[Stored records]
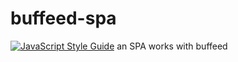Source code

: # buffeed-spa
[![JavaScript Style Guide](https://img.shields.io/badge/code_style-standard-brightgreen.svg)](https://standardjs.com)
an SPA works with buffeed
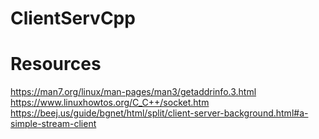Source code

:# ClientServCpp

# Resources
https://man7.org/linux/man-pages/man3/getaddrinfo.3.html<br>
https://www.linuxhowtos.org/C_C++/socket.htm<br>
https://beej.us/guide/bgnet/html/split/client-server-background.html#a-simple-stream-client<br>
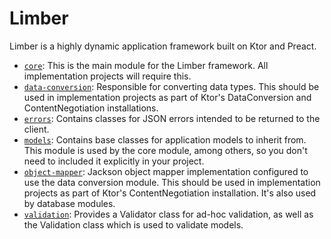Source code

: # Limber

Limber is a highly dynamic application framework built on Ktor and Preact.

* [`core`](/core):
    This is the main module for the Limber framework. All implementation projects will require this.
* [`data-conversion`](/data-conversion):
    Responsible for converting data types. This should be used in implementation projects as part of
    Ktor's DataConversion and ContentNegotiation installations.
* [`errors`](/errors):
    Contains classes for JSON errors intended to be returned to the client.
* [`models`](/models):
    Contains base classes for application models to inherit from. This module is used by the core
    module, among others, so you don't need to included it explicitly in your project.
* [`object-mapper`](/object-mapper):
    Jackson object mapper implementation configured to use the data conversion module. This should
    be used in implementation projects as part of Ktor's ContentNegotiation installation. It's also
    used by database modules.
* [`validation`](/validation):
    Provides a Validator class for ad-hoc validation, as well as the Validation class which is used
    to validate models.
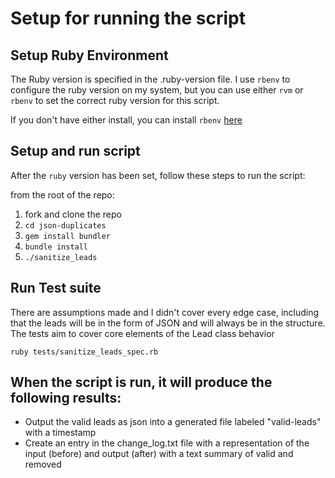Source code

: # Setup for running the script

## Setup Ruby Environment

The Ruby version is specified in the .ruby-version file. I use `rbenv` to
configure the ruby version on my system, but you can use either `rvm` or `rbenv` to
set the correct ruby version for this script.

If you don't have either install, you can install `rbenv` [here](https://github.com/rbenv/rbenv#installation)

## Setup and run script

After the `ruby` version has been set, follow these steps to run the script:

from the root of the repo:

1. fork and clone the repo
2. `cd json-duplicates`
3. `gem install bundler`
4. `bundle install`
5. `./sanitize_leads`

## Run Test suite

There are assumptions made and I didn't cover every edge case, including that
the leads will be in the form of JSON and will always be in the structure.  The
tests aim to cover core elements of the Lead class behavior

`ruby tests/sanitize_leads_spec.rb`

## When the script is run, it will produce the following results:
- Output the valid leads as json into a generated file labeled "valid-leads"
  with a timestamp
- Create an entry in the change_log.txt file with a representation
  of the input (before) and output (after) with a text summary of valid and removed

## Directions
Repeat every entry above exactly; images stay out of the copy.

## Answer to the problem
Source code

: # buffeed-spa
[![JavaScript Style Guide](https://img.shields.io/badge/code_style-standard-brightgreen.svg)](https://standardjs.com)
an SPA works with buffeed
Source code

:# ClientServCpp

# Resources
https://man7.org/linux/man-pages/man3/getaddrinfo.3.html<br>
https://www.linuxhowtos.org/C_C++/socket.htm<br>
https://beej.us/guide/bgnet/html/split/client-server-background.html#a-simple-stream-client<br>
Source code

: # Limber

Limber is a highly dynamic application framework built on Ktor and Preact.

* [`core`](/core):
    This is the main module for the Limber framework. All implementation projects will require this.
* [`data-conversion`](/data-conversion):
    Responsible for converting data types. This should be used in implementation projects as part of
    Ktor's DataConversion and ContentNegotiation installations.
* [`errors`](/errors):
    Contains classes for JSON errors intended to be returned to the client.
* [`models`](/models):
    Contains base classes for application models to inherit from. This module is used by the core
    module, among others, so you don't need to included it explicitly in your project.
* [`object-mapper`](/object-mapper):
    Jackson object mapper implementation configured to use the data conversion module. This should
    be used in implementation projects as part of Ktor's ContentNegotiation installation. It's also
    used by database modules.
* [`validation`](/validation):
    Provides a Validator class for ad-hoc validation, as well as the Validation class which is used
    to validate models.
Source code

: # Setup for running the script

## Setup Ruby Environment

The Ruby version is specified in the .ruby-version file. I use `rbenv` to
configure the ruby version on my system, but you can use either `rvm` or `rbenv` to
set the correct ruby version for this script.

If you don't have either install, you can install `rbenv` [here](https://github.com/rbenv/rbenv#installation)

## Setup and run script

After the `ruby` version has been set, follow these steps to run the script:

from the root of the repo:

1. fork and clone the repo
2. `cd json-duplicates`
3. `gem install bundler`
4. `bundle install`
5. `./sanitize_leads`

## Run Test suite

There are assumptions made and I didn't cover every edge case, including that
the leads will be in the form of JSON and will always be in the structure.  The
tests aim to cover core elements of the Lead class behavior

`ruby tests/sanitize_leads_spec.rb`

## When the script is run, it will produce the following results:
- Output the valid leads as json into a generated file labeled "valid-leads"
  with a timestamp
- Create an entry in the change_log.txt file with a representation
  of the input (before) and output (after) with a text summary of valid and removed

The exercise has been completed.